> _The input_
[Start of Attachment]

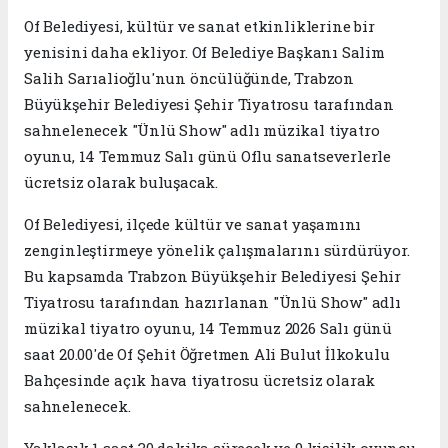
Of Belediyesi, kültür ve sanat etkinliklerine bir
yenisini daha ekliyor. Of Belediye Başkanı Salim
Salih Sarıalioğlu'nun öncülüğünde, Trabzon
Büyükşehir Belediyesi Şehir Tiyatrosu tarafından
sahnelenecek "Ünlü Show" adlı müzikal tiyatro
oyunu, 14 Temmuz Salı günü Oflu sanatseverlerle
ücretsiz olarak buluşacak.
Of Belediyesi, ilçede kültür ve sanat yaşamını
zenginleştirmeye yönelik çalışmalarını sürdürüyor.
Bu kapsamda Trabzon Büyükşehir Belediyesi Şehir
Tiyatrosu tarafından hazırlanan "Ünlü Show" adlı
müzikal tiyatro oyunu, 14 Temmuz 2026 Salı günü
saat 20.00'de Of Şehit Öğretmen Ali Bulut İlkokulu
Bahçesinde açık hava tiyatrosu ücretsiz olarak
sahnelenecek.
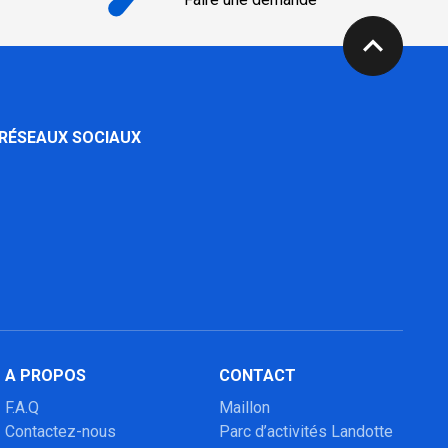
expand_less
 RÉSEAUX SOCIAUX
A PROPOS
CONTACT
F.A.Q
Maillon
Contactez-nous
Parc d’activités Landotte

[End of Attachment]
[Start of Attachment]

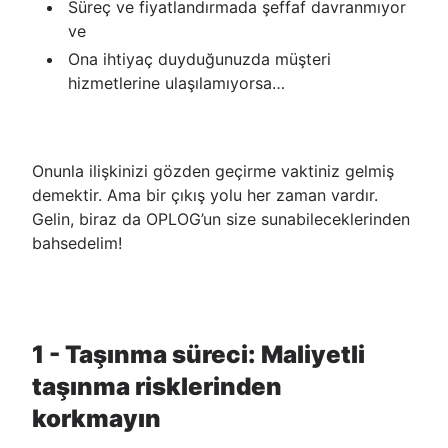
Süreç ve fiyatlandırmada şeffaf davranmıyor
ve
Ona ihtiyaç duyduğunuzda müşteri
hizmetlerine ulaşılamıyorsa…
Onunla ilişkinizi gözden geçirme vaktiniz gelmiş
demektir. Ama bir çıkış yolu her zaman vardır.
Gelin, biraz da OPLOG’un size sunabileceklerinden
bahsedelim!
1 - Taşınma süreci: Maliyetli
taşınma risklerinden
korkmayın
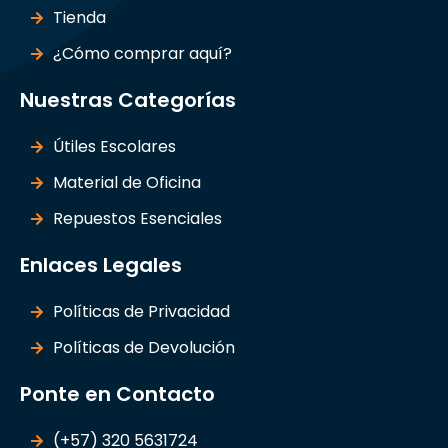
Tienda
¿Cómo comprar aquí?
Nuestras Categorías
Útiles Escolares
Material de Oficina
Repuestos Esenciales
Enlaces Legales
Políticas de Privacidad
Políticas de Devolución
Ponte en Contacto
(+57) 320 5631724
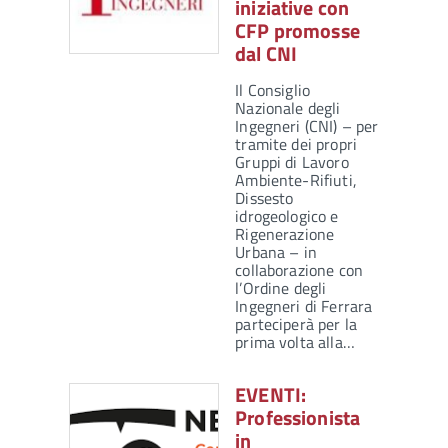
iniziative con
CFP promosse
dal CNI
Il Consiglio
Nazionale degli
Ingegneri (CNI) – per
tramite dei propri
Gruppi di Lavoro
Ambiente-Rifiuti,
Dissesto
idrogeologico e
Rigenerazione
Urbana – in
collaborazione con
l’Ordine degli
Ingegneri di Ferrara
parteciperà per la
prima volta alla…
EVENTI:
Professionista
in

[End of Attachment]
[Start of Attachment]

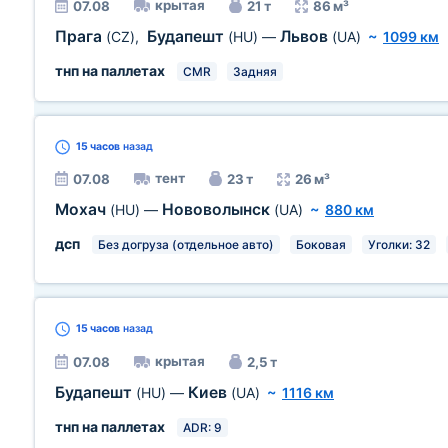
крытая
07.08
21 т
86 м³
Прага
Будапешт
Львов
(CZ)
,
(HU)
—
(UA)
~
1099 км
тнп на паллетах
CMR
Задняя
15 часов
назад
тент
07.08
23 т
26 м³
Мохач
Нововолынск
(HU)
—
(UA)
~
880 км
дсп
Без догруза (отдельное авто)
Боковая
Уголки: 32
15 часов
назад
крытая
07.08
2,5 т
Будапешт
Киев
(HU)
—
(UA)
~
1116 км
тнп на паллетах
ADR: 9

[End of Attachment]

> _Your assignment_
Work out how many lines in the records contain the word "kültür", and give that number by itself.

> _Task response_
2